▸ Document excerpt
For more information on the March 31 deadline, the next enrollment period, qualifying life events, and any other questions you may have about the ACA and signing up for health insurance, visit HealthCare.gov for more information.

Amidst a flurry of economic theories about the minimum wage, personal struggles tell the story

By Michell K. McIntyre, Outreach Director, Labor and Worker Rights

These days, issues of economic security are finally getting their due. Cities and states – and in some cases counties – have decided to strike it out on their own and take matters into their own hands. Thirteen states and a few cities and counties have increased their minimum wages in the past year. Still, the federal government lags behind.

A few weeks ago, the Senate Health, Education, Labor & Pensions (HELP) Committee held its first hearing on the Senate Fair Minimum Wage Act (S.460 & H.R. 1010) that would increase the federal minimum wage from $7.25 an hour to $10.10 an hour, increase the tipped minimum wage from a paltry $2.13 an hour to 70% of the ‘regular’ minimum wage ($7.07), and index both to the rate of inflation – thus stopping this vital wage from being used as a political football.

The hearing witness list included the usual heavyweights: the U.S. Department of Labor‘s (DOL) Secretary Tom Perez and the Director of the Congressional Budget Office Douglas Elmendorf as well as Dr. Heather Boushey, the Executive Director and Chief Economist of the Washington Center for Equitable Growth, Sister Simone Campbell, Executive Director of the NETWORK, but most importantly, Alicia McCrary – a mother of four trying to make ends meet as a fast food worker on a minimum wage salary.

Alicia McCrary’s voice brought the discussion out of the battling economic studies, partisan posturing, and election year sound bites and back to reality. McCrary simply told her truth and the truth of many families. She spoke of how she moved her four boys out of Chicago after leaving an abusive relationship and shared with the Committee the routine of deciding each month which of her four sons would be the lucky one to get a haircut because she can’t afford for them all to have haircuts in the same month.

▸ Stored data entries

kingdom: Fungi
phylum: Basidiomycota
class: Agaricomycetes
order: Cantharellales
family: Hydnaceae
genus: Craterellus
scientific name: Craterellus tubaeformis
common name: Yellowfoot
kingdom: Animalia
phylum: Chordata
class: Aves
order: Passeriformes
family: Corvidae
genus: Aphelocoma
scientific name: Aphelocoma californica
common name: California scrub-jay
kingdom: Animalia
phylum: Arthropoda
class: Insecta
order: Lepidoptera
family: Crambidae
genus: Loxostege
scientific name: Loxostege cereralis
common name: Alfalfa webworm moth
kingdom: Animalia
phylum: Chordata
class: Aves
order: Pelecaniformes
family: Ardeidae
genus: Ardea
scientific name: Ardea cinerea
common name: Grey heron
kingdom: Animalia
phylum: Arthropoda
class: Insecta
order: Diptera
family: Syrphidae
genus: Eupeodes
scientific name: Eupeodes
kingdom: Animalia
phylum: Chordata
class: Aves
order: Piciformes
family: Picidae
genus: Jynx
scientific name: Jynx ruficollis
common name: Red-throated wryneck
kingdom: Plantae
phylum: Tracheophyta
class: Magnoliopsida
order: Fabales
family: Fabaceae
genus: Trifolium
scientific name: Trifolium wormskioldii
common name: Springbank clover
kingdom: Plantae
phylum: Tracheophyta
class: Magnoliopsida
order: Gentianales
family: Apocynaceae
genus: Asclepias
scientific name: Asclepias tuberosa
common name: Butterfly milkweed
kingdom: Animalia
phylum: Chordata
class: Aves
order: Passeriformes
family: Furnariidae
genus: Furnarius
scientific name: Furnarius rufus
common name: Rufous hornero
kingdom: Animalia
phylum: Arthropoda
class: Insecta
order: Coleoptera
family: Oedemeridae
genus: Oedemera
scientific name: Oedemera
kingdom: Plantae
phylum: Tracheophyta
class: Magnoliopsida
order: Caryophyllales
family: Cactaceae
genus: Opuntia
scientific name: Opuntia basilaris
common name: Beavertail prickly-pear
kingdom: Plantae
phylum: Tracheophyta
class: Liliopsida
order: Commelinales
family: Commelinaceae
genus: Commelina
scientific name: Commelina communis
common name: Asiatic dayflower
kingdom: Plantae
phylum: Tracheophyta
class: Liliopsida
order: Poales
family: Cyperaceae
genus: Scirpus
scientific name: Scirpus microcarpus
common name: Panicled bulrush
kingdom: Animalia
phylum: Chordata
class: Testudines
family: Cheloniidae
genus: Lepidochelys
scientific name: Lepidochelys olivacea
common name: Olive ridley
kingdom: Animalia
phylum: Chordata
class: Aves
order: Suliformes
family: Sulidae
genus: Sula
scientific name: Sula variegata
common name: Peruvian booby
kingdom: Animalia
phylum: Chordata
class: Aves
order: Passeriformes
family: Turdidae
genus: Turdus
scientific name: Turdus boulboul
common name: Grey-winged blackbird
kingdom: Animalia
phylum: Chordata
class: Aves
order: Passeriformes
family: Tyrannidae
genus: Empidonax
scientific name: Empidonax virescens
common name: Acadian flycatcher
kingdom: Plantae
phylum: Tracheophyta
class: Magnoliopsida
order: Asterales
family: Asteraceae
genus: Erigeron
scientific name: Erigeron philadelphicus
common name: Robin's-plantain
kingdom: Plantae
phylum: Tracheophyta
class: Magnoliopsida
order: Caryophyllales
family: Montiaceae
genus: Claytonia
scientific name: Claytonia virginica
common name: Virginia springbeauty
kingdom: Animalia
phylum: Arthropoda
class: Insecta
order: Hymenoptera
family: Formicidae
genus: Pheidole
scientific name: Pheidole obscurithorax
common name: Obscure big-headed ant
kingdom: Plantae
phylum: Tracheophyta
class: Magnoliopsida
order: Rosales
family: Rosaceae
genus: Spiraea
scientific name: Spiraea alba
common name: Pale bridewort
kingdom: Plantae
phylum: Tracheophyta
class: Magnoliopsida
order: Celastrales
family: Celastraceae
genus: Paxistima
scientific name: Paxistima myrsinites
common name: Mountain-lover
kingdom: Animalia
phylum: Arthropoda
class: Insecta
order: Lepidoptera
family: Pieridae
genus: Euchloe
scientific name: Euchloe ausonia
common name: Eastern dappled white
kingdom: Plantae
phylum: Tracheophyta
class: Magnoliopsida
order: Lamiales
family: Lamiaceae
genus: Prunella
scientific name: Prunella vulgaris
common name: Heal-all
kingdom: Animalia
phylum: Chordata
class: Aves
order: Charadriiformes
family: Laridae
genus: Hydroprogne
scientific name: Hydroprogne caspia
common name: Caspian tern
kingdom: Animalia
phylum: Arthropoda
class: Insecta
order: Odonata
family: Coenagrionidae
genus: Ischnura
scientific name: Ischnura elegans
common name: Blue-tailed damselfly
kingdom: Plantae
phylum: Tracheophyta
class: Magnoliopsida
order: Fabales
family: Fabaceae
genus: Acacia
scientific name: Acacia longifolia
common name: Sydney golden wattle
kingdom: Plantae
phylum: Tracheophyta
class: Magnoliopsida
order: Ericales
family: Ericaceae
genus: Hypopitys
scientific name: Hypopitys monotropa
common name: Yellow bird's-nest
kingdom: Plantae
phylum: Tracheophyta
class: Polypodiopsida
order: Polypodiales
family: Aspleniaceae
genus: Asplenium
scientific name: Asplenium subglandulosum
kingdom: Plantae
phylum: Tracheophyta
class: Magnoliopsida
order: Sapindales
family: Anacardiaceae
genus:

▸ Brief A
Write out the passage of the minimum wage article from "Amidst a flurry" up to and including "government lags behind.".
▸ Brief B
According to the minimum wage article, what would indexing the federal and tipped minimum wages to inflation accomplish?
▸ Brief C
Continue the minimum wage article from its last sentence.

▸ Response box A
Amidst a flurry of economic theories about the minimum wage, personal struggles tell the story

By Michell K. McIntyre, Outreach Director, Labor and Worker Rights

These days, issues of economic security are finally getting their due. Cities and states – and in some cases counties – have decided to strike it out on their own and take matters into their own hands. Thirteen states and a few cities and counties have increased their minimum wages in the past year. Still, the federal government lags behind.

▸ Response box B
Indexing both wages to the rate of inflation would stop the minimum wage from being used as a political football.

▸ Response box C
Alicia is a good example of what life is like for millions of American families struggling on the minimum wage. Besides demands from work, these working parents face many hurdles at home from finding affordable housing and childcare to feeding their growing children and providing them with health care. With the federal minimum wage stuck at $7.25 an hour, a single mother that works full time and has one child, lives in poverty at $15,080 (before taxes) a year. This qualifies them for food stamps because without it, they would have little left after paying rent, utilities, transportation, and health care.

The New York Times and the Economic Policy Institute have both released minimum wage calculators/budgets that demonstrate just how far a minimum wage paycheck goes. They highlight the many costs faced by families and just how unlivable the current minimum wage is. Not surprisingly, the numbers show the writing on the wall that families across the country already know. With the recent cuts to the federal food stamp program, low-wage workers are seeing their budgets get stretched even farther. In many metropolitan areas affordable housing is a myth – in a recently published report Out of Reachfrom the National Low Income Housing Coalition – in no state can a full-time minimum wage worker afford a one-bedroom or a two-bedroom rental unit at Fair Market Rent. In Washington D.C., where a District minimum wage earner makes $8.50 an hour – more than the federal minimum wage, it would take that same worker 137 hours per week to afford rent. How many hours would a minimum wage earner need to work in your state to afford rent

?

If raised to $10.10 an hour, as those in both houses of Congress and worker advocates are calling for, then 30.3 million workers would get a raise. American families need a break – we need to raise the minimum wage!